Na hora da votação registou-se uma grande e pouco usual concordância entre as maiorias das bancadas do “Eme” e do “Galo Negro” no sentido do elemento raça ser introduzido no BI, contra uma minoria que votou contra. Nunca consegui saber quem foram os deputados que se opuseram à “racialização” do nosso BI. Aguardo pois com alguma expectativa pela próxima votação do novo projecto de BI ( sem o elemento raça) que o Governo fez chegar ao Parlamento. Sei que o autor da anterior emenda não faz parte neste momento da composição do actual hemiciclo.
4-Em termos de prioridades, como já referi, a minha agenda é outra, pois acho que algumas das tensões que continuam a assaltar e a preocupar a nossa sociedade, incluindo as raciais, só serão ultrapassadas quando a gestão sócio-económica deste país pensar mais seriamente, para além dos discursos e de toda a estafada retórica política que anda por aí, na enorme mancha de pobreza que nos envergonha enquanto país com tantas potencialidades e virtualidades.

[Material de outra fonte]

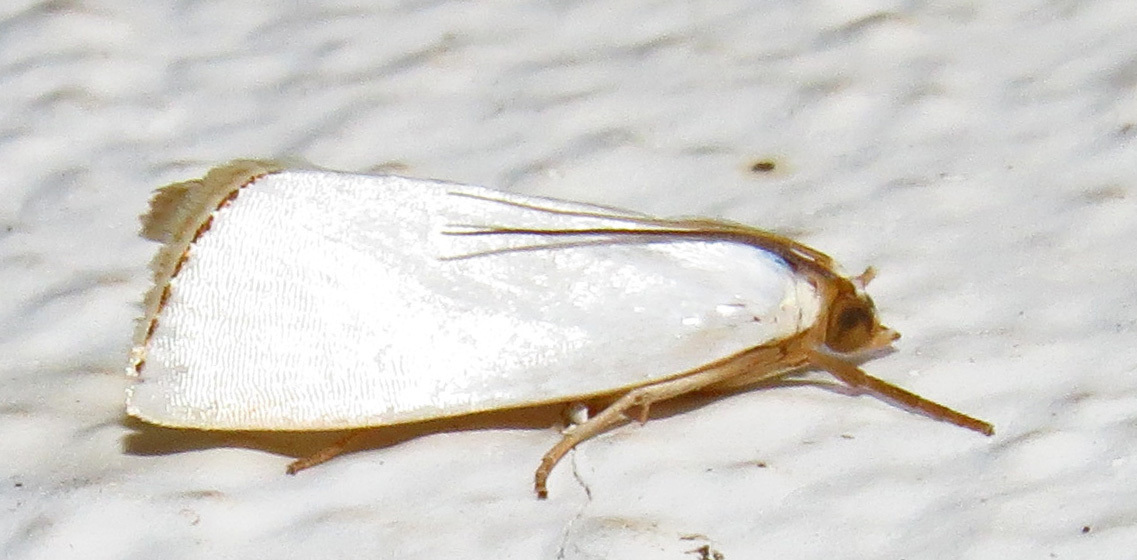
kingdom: Animalia
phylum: Arthropoda
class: Insecta
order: Lepidoptera
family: Crambidae
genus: Argyria
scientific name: Argyria nivalis
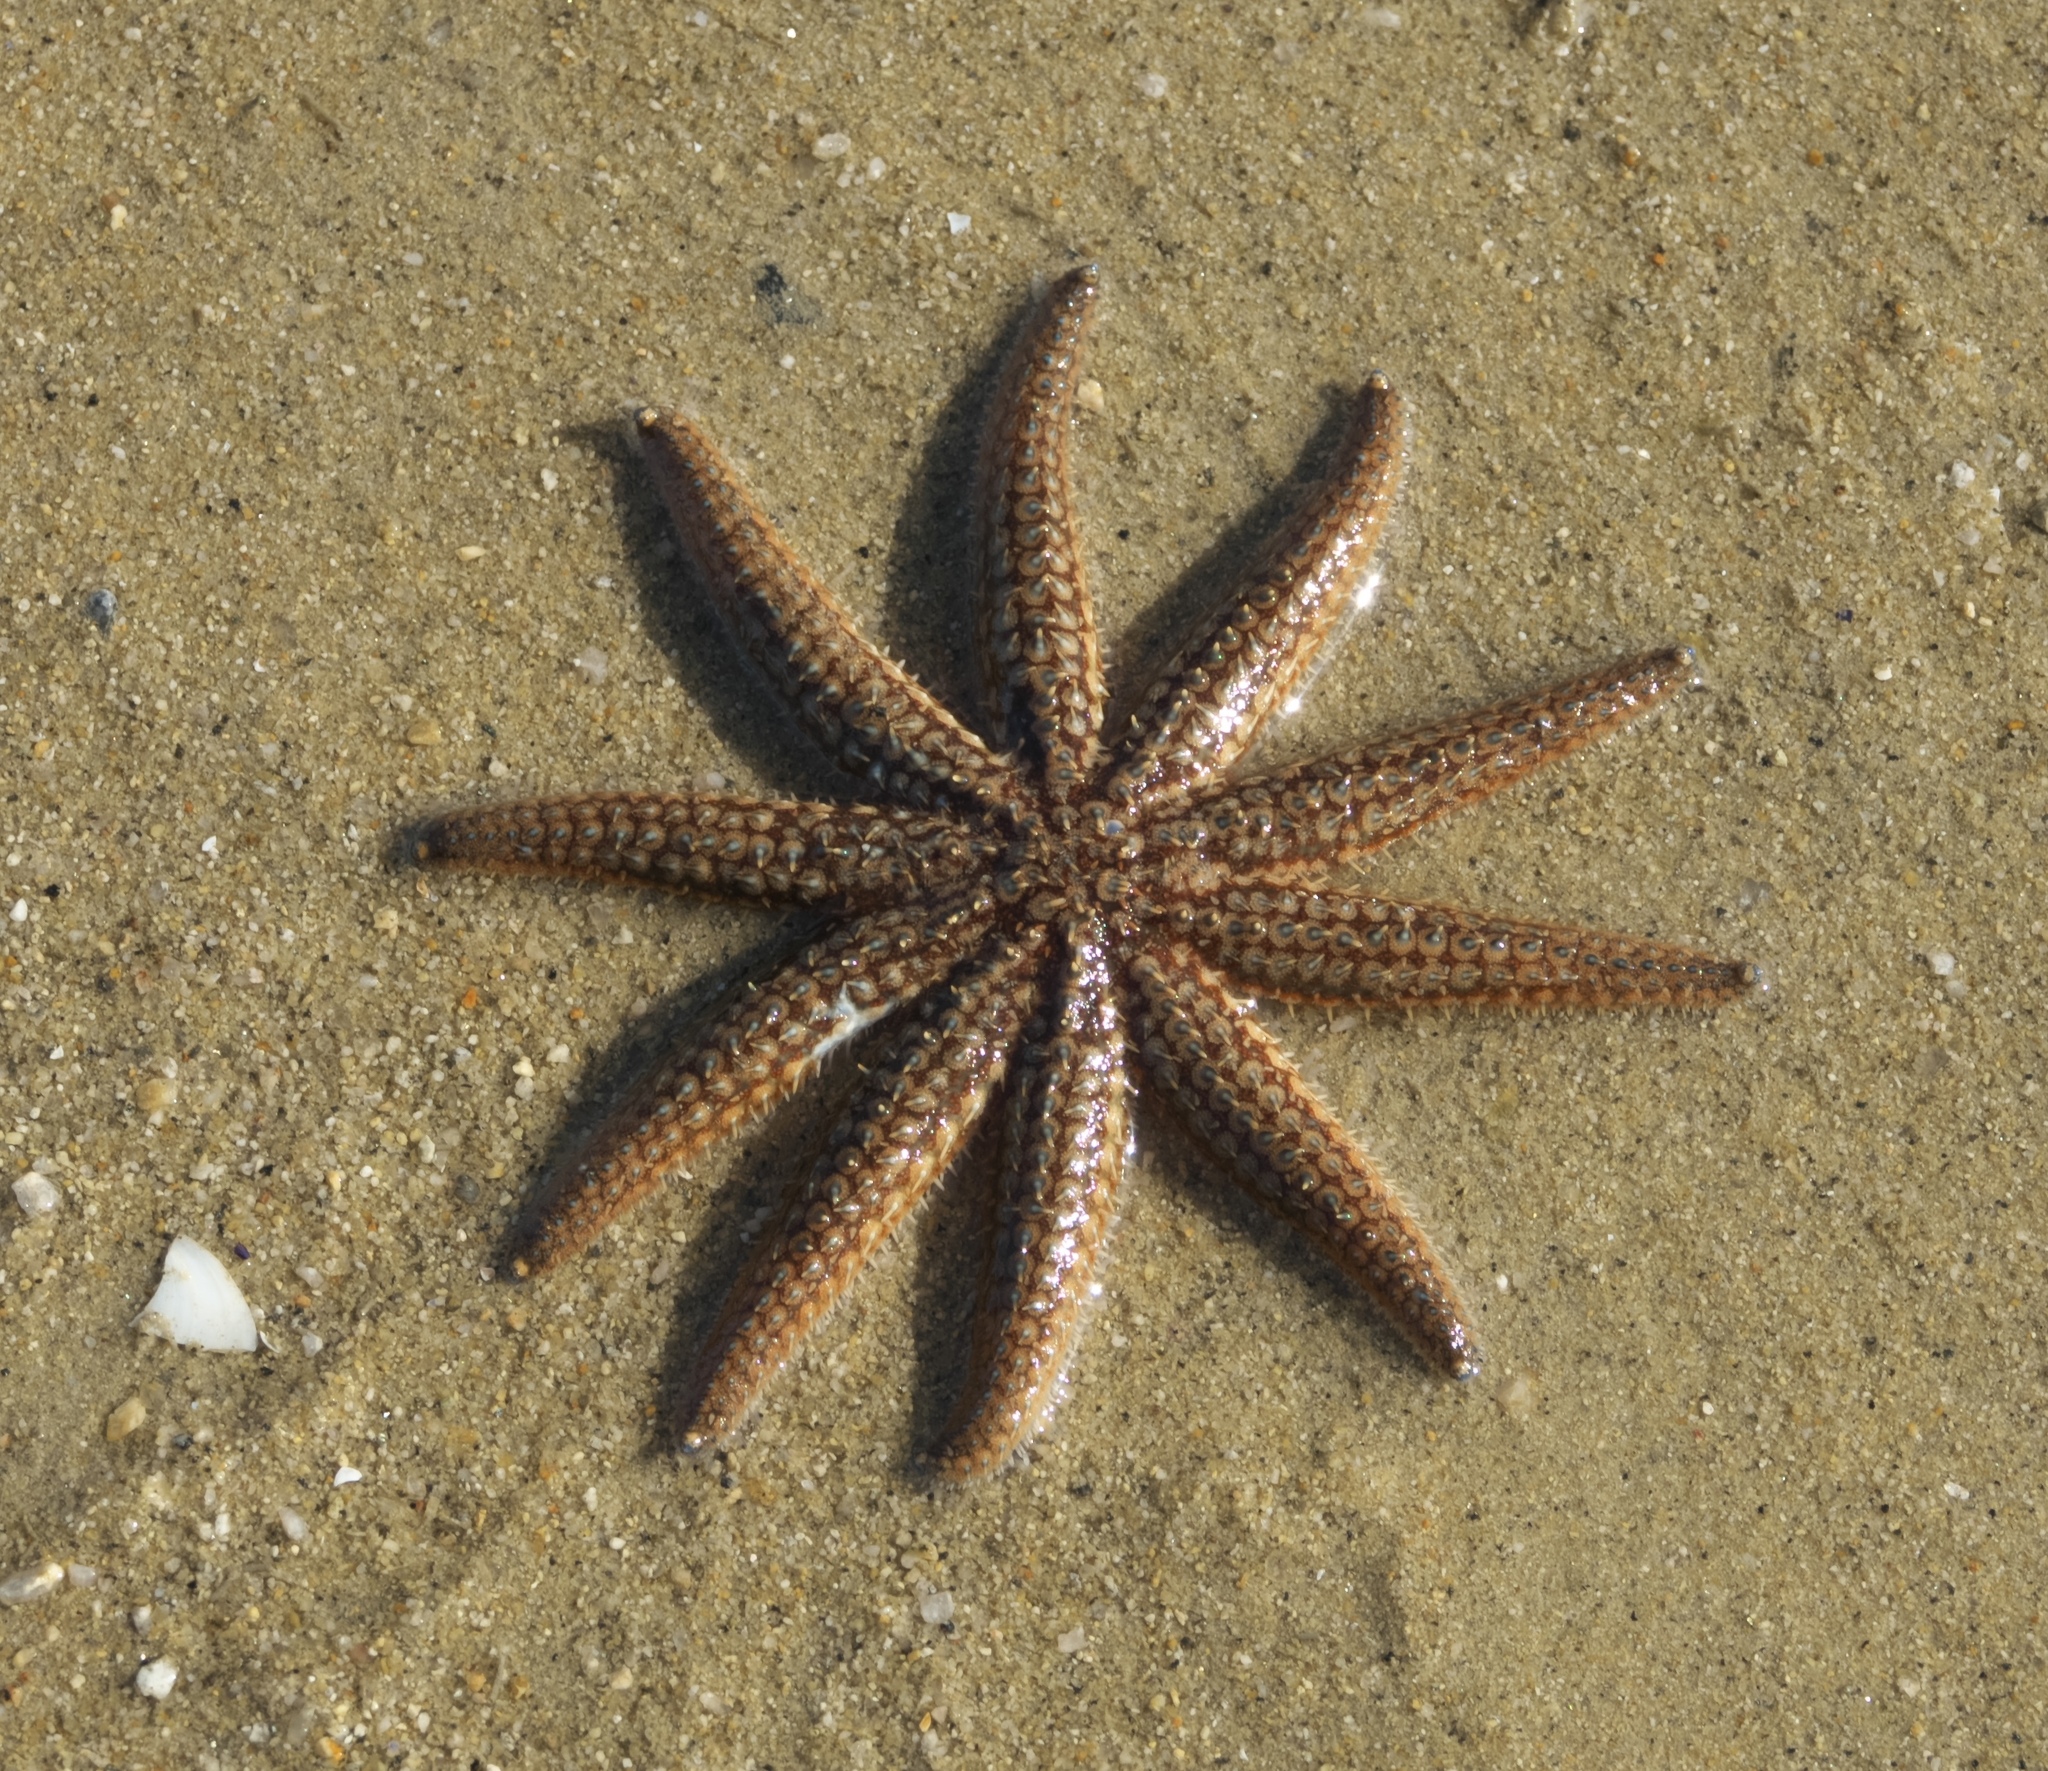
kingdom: Animalia
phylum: Echinodermata
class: Asteroidea
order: Forcipulatida
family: Asteriidae
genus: Coscinasterias
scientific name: Coscinasterias muricata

De facto e para além do petróleo, o nosso outro grande produto de exportação são as imagens de miséria social e de degradação humana ao lado dos luxuosos e blindados condomínios, que andam pelo mundo afora a falar bem mal do país real que é Angola.
Enquanto isso não acontecer, enquanto os angolanos não beneficiarem dos dividendos da paz, as tensões políticas, sociais, tribais, regionais e raciais, vão de facto multiplicar-se e agravar-se e todo o terreno será fértil para se lançarem as sementes da confrontação, do ódio e da violência.
Não quero com este “alerta”, enviar qualquer recado menos encorajador aos proponentes do debate racial que desde já gostaria que reflectissem nesta problemática de uma forma o mais abrangente, descomplexada e isenta possível, isto é, tendo em conta todos os seus contornos e todas as queixas e reclamações que se vão ouvindo aqui e acolá.
Com efeito e se olharmos com olhos de ver, sem as habituais ramelas do preconceito, nos “dois lados da barricada” facilmente encontraremos recriminações mútuas, sendo as manifestações mais ou menos racistas ao nível dos indivíduos assumidas tanto por negros, mestiços e brancos.
É só assistirmos a uma discussão de rua para ver com que insultos é que ela começa e termina. Parece não haver muitas dúvidas a este respeito. Acabamos por registar queixas vindas de todos os lados, sem incluir aqui as instituições onde a questão parece ser ainda mais sensível.
Antes de chegar a outras conclusões em termos mais percentuais, o que pretendo é convidar/desafiar todos aqueles que estão realmente interessados em discutir o assunto com o propósito sério de contribuir para a sua eventual solução, a passarem para a fase seguinte do debate racial o que implica necessariamente uma maior frontalidade.
Frontalidade para deixarmos a fase da generalização, que é aquela que ainda estamos com ela, para passarmos à fase da identificação concreta dos casos mais graves e recorrentes que envolvam manifestações de rejeição do outro apenas por causa da sua raça.
É igualmente nesta fase que teríamos de identificar as instituições e locais de diversão onde a pratica do racismo tem vindo a ser detectada pela vigilância da nossa sociedade e reflectida em alguns escritos e letras musicais.
Como fazer este “trabalho” com alguma eficácia é que parece ser o grande problema.
Para já, apenas temos para oferecer o método do debate contraditório e os espaços da comunicação social disponíveis que também não são muitos.